== WHAT THIS TASK INVOLVES ==
The lines below starting at the line containing "We gebruike" and ending at the line containing "очаровательные создания, поздравляем" are to be repeated exactly, with both ends kept and nothing else added.

Dataset entries
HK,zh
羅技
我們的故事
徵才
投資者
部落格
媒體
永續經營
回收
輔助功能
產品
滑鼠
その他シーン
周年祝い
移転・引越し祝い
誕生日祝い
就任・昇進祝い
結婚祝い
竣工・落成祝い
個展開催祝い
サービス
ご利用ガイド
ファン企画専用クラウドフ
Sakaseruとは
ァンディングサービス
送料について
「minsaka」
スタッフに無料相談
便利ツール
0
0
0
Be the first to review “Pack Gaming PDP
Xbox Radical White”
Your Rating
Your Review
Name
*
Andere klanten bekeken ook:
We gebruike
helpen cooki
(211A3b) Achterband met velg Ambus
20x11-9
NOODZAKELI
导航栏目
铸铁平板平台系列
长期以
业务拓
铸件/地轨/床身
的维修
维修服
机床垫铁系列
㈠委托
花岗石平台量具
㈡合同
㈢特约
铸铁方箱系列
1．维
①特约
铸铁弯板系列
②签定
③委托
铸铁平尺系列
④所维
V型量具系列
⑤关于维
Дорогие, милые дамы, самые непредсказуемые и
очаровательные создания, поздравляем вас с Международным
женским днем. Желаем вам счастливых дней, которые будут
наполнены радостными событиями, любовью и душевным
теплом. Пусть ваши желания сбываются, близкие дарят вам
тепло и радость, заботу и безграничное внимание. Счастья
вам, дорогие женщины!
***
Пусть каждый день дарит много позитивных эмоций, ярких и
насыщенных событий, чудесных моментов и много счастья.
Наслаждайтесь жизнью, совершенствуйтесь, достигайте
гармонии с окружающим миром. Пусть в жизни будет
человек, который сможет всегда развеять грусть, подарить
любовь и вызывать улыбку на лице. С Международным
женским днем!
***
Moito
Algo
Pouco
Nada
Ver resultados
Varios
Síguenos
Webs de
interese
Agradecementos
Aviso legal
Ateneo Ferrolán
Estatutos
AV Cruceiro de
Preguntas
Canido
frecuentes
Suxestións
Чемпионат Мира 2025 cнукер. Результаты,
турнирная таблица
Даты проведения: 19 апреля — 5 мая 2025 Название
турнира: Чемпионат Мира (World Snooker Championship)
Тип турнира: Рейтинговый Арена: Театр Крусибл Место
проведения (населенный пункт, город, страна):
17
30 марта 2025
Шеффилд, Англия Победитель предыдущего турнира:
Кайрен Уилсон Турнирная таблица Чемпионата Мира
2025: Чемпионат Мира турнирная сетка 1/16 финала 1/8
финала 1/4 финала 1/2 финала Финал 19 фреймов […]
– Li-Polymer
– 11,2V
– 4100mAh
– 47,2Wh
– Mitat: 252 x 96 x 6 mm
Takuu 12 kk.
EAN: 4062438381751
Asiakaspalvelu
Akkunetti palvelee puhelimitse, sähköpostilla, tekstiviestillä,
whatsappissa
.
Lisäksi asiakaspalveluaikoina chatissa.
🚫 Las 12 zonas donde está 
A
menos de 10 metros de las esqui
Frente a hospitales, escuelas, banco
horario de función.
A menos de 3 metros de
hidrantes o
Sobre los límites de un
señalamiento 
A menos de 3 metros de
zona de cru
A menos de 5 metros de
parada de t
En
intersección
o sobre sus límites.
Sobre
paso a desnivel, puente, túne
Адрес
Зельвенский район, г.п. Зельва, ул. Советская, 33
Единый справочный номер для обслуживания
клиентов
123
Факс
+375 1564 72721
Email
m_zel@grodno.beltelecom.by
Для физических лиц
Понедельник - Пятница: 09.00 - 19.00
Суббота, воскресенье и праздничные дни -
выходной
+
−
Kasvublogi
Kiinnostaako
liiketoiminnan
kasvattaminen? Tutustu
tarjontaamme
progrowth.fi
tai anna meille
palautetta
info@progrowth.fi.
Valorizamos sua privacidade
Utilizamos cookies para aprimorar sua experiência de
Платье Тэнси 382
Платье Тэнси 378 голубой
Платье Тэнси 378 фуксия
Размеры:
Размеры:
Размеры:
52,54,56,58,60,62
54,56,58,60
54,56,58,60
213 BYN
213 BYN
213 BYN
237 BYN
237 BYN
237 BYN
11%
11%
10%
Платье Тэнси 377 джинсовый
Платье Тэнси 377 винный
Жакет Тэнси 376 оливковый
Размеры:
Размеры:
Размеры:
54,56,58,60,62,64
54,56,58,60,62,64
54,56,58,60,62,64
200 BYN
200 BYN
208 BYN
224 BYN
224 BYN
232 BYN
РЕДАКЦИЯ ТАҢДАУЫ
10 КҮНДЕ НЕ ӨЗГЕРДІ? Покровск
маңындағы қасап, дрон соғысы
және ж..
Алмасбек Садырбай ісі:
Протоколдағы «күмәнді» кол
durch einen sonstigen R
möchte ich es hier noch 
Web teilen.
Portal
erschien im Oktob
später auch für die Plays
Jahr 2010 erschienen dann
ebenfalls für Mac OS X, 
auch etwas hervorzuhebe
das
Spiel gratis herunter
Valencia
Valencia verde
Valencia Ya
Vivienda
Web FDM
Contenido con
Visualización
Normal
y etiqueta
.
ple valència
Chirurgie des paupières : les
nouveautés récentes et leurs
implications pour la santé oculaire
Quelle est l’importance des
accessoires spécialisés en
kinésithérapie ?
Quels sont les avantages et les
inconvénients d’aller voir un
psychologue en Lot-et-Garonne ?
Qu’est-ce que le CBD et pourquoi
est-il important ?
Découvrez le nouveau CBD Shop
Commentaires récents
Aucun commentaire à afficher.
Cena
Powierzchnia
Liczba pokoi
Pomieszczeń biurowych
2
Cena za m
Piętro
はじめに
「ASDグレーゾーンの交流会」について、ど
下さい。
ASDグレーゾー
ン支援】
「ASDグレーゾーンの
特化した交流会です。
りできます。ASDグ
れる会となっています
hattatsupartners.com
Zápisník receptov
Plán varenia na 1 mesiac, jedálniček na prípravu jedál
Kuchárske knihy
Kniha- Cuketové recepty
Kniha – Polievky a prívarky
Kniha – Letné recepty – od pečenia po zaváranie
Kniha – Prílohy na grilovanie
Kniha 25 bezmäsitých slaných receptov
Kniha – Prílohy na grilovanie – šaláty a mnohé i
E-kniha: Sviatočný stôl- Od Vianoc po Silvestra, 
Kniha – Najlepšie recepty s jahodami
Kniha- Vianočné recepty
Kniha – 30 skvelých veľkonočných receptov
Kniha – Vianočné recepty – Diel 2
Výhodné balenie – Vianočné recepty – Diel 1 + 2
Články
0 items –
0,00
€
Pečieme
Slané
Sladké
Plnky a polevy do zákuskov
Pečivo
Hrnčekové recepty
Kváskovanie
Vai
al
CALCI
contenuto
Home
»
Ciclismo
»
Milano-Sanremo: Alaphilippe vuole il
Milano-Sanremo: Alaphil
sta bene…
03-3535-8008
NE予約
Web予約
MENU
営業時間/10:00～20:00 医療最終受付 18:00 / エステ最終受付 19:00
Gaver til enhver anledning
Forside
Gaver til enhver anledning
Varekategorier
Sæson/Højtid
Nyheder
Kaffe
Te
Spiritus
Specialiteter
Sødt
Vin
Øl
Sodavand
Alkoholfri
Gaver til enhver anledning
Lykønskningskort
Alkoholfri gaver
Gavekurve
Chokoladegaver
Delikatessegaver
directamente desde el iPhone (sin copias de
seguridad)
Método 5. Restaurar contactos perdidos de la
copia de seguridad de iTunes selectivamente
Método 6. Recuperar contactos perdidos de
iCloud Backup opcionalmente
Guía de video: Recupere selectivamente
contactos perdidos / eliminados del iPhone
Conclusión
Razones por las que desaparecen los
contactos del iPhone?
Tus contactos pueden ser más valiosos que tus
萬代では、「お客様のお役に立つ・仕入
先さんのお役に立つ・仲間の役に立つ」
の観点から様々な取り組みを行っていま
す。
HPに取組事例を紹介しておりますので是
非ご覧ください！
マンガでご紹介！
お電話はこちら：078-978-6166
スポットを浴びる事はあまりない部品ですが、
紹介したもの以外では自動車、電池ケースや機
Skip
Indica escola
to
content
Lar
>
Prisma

== TASK OUTPUT ==
We gebruike
helpen cooki
(211A3b) Achterband met velg Ambus
20x11-9
NOODZAKELI
导航栏目
铸铁平板平台系列
长期以
业务拓
铸件/地轨/床身
的维修
维修服
机床垫铁系列
㈠委托
花岗石平台量具
㈡合同
㈢特约
铸铁方箱系列
1．维
①特约
铸铁弯板系列
②签定
③委托
铸铁平尺系列
④所维
V型量具系列
⑤关于维
Дорогие, милые дамы, самые непредсказуемые и
очаровательные создания, поздравляем вас с Международным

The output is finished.